Исходный текст:
___

Лев Троцкий

Праздник пятилетия Красной Армии за нами. По его поводу появились в партийной печати сотни и тысячи статей, посвященных созданию Красной Армии. Но я думаю, что все эти статьи чересчур мало ставили дело создания Красной Армии в рамки развития нашей партии. В день юбилея партии можно и нужно дополнить этот недостаток и остановиться на роли в этом великом деле Льва Давидовича Троцкого.

История подготовляла партию к разной работе. Сколько бы ни было недостатков в нашей государственной машине, сколько бы ни было недостатков в нашей хозяйственной работе, все-таки все прошлое партии подготовляло ее психологически к работе по созиданию нового хозяйства и нового государственного аппарата. Даже для дипломатии нас подготовляла история. Незачем говорить о том, что мировая политика всегда занимала мысли марксиста. Дипломатическую технику мы вырабатывали в бесконечных заседаниях с меньшевиками, и товарищ Чичерин учился сочинению дипломатических нот в этой старой войне. Но — о, чудо! — хозяйничать мы только начинаем учиться. Государственная машина наша скрипит и спотыкается. А что у нас вышло действительно хорошо, — это Красная Армия. Создатель ее, волевой центр ее, это — РКП в лице товарища Л. Д. Троцкого. Старый Мольтке, творец германской армии, высказывал часто опасение, что перья дипломатов испортят работу солдатских сабель. Воины всего мира, хотя между ними находились и классические писатели, всегда противопоставляли меч перу. История пролетарской революции доказала, как можно перековывать перья в мечи. Троцкий — один из лучших писателей мирового социализма, и ему эти литературные качества не помешали быть первым вождем, первым организатором первой армии пролетариата. Перо лучшего своего публициста революция перековала в меч.

Литература научного социализма мало дала Троцкому для решения задач, перед которыми поставила партию и Советскую Россию опасность со стороны мирового империализма. Если пересмотреть всю социалистическую литературу перед войной, то за исключением нескольких малоизвестных работ Энгельса и нескольких глав в прекрасной книге Меринга о Лессинге, посвященных военной работе Фридриха Великого, в мировой литературе социализма существовало только четыре сочинения на военные темы: брошюра Августа Бебеля о милиции, книга капитана Гастона Мокка о милиции, двухтомная история войны Шульца и книга Жореса, посвященная пропаганде идеи милиции во Франции. За исключением книг Шульца и Жореса, имеющих большую ценность, все что появлялось в социалистической литературе после смерти Энгельса на военные темы, было плодом полнейшего дилетантизма. Но и работы Шульца и Жореса не отвечали на те вопросы, перед которыми стала русская революция.

___

Фрагмент данных:

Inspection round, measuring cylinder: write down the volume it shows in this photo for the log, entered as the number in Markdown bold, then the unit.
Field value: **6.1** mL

___

Список заданий:
1: Сколько сочинений на военные темы, если не считать нескольких работ Энгельса и глав книги Меринга о Лессинге, было в мировой литературе социализма перед войной, согласно тексту о Троцком?
2: Продолжите текст о Троцком, начав сразу после его последнего предложения.

Ожидаемые ответы:
1: Четыре сочинения.

2:
Книга Шульца давала схему развития форм стратегии и военной организации в продолжение столетий. Она была попыткой применения марксистского метода исследования истории к войне и кончалась на наполеоновских временах. Книга Жореса, полная размаха и блеска, обнаружившая прекрасное знакомство с проблемами военной организации, страдала тем основным пороком, что этот гениальный представитель реформизма хотел капиталистическую армию сделать орудием национальной защиты, освободив ее от функций орудия защиты классовых интересов буржуазии. Поэтому он не был в состоянии понять тенденции развития милитаризма и в вопросе о войне, в вопросе об армии довел идеи демократии до полнейшего абсурда.

Я не знаю, насколько перед войной товарищ Троцкий занимался вопросами военной теории. Я думаю, что толчок для гениального понимания этих вопросов он получил не из книг, а тогда, когда во время Балканской войны он как корреспондент присматривался к этой репетиции мировой войны. Вероятно, он углубил свое понимание механизма войны, механизма армии, будучи во время войны во Франции и составляя свои блестящие очерки войны для "Киевской мысли".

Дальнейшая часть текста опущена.